=== Lesetext ===
——————
Hier gibt es einen kostenfreien leeren Parkplatz, Picknicktische mit Bänken, Schließfächer, Umkleiden, Toiletten und eine Dusche, alles nicht mehr brandneu, aber irgendwie sympathisch.
Eins der Riffe ist ganz nah, ich sehe mir eine ganze Weile die Unterwasserwelt an bis ich friere. Es gibt hier noch ein Wrack etwas weiter draußen. Man kann dorthin schwimmen, aber das ist mir zu weit, zu viel Respekt vor dem Wasser, obwohl der Rettungsschwimmer aufmerksam, fix und sportlich wirkt. Aber ob die Jetskifahrer, die hier herumsausen, mich bemerken würden, ist fraglich.
Ich sehe mich hier noch ein wenig um, die Kirche von Holetown und ein nettes kleines Wochenendhäuschen, das auch von England hierher versetzt wirkt.
Auf dem Rückweg fahre ich noch zur Mount Gay Rum Destille. Ich denke, mein Eindruck ist richtig: Man füllt die Besucher ab und gibt ihnen den Eintritt sozusagen in Naturalien wieder. Das eigentliche Geschäft macht die Destille, wenn der Gast in der richtigen Stimmung ist und dann in den Shop gelotst wird. Die Süße, die den Film anschaltet und den Rum ausschenkt und dann noch einen Blick in die hoch geheime Produktionshalle werfen lässt, gibt sich alle Mühe, vom Begrüßungsrumpunsch bis zu den drei dann verkosteten Rumsorten. Und auch den Spruch, irgendwo auf der Welt sei es jetzt (11.30 Uhr Ortszeit) schon 18 Uhr, kenne ich schon von Bacardi auf Puerto Rico.
Rum, das Gold der Karibik. Auf Barbados gebe es 1800 Rumshops, und in der Nähe eines jeden sei eine Kirche, und das Trinken gehöre hier zum Alltag wie die Religion. Na gut, unschlagbare Argumente - ich greife zu.
Mit ein wenig Glimmer vor den Augen stolpere ich zum Auto. Diese winzigen Pfützen sind objektiv sicher nicht der Rede wert gewesen, aber die Hitze und die frühe Tageszeit tun ihr Übriges dazu.
Nun muss ich erst einmal etwas essen, so steuere ich die nächste Möglichkeit an, einen 'Chefette'. Den findet man hier auf der Insel an jeder Ecke, es ist die barbadische Version eines Mc. Donalds, Taco Bell oder Wendy's, eine Fastfood-Kette. Ich entscheide mich für ein Roti mit Rind und Kartoffeln und bin echt positiv überrascht. Es ist die indische Variante eines Wrap bzw. Burrito und schmeckt wirklich indisch. Mit der Cola dazu bringt es mich wieder in Form, und so lasse ich Bridgetown bei der Durchfahrt links liegen und fahre die wenigen Kilometer zurück direkt zum Hotel, wo tatsächlich mal ein entspannter Pool- bzw. Strandnachmittag auf mich wartet, während in der Laundry meine Wäsche ihre Runden in Waschmaschine und Trockner zieht.
——————
=== Material ===
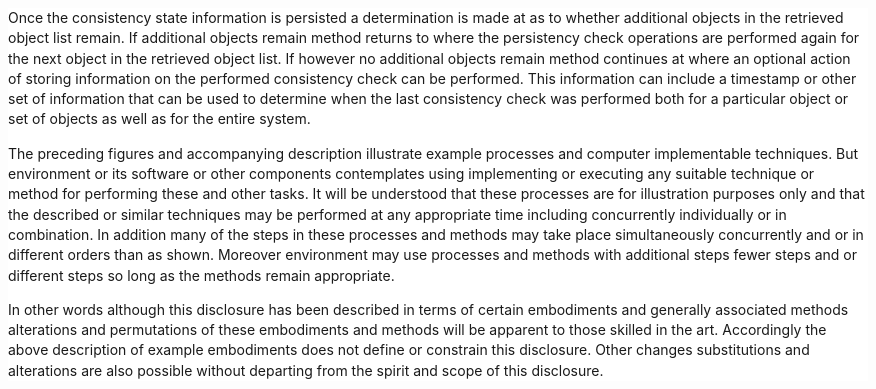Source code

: Once the consistency state information is persisted a determination is made at as to whether additional objects in the retrieved object list remain. If additional objects remain method returns to where the persistency check operations are performed again for the next object in the retrieved object list. If however no additional objects remain method continues at where an optional action of storing information on the performed consistency check can be performed. This information can include a timestamp or other set of information that can be used to determine when the last consistency check was performed both for a particular object or set of objects as well as for the entire system.

The preceding figures and accompanying description illustrate example processes and computer implementable techniques. But environment or its software or other components contemplates using implementing or executing any suitable technique or method for performing these and other tasks. It will be understood that these processes are for illustration purposes only and that the described or similar techniques may be performed at any appropriate time including concurrently individually or in combination. In addition many of the steps in these processes and methods may take place simultaneously concurrently and or in different orders than as shown. Moreover environment may use processes and methods with additional steps fewer steps and or different steps so long as the methods remain appropriate.

In other words although this disclosure has been described in terms of certain embodiments and generally associated methods alterations and permutations of these embodiments and methods will be apparent to those skilled in the art. Accordingly the above description of example embodiments does not define or constrain this disclosure. Other changes substitutions and alterations are also possible without departing from the spirit and scope of this disclosure.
——————
Schreibe den Abschnitt des Reiseberichts über Barbados von „Mit ein wenig“ bis einschließlich „ihr Übriges dazu.“ neu und setze dabei „Wagen“ anstelle von „Auto“ ein. Das Material stammt aus einer anderen Quelle.

=== Lösung ===
Mit ein wenig Glimmer vor den Augen stolpere ich zum Wagen. Diese winzigen Pfützen sind objektiv sicher nicht der Rede wert gewesen, aber die Hitze und die frühe Tageszeit tun ihr Übriges dazu.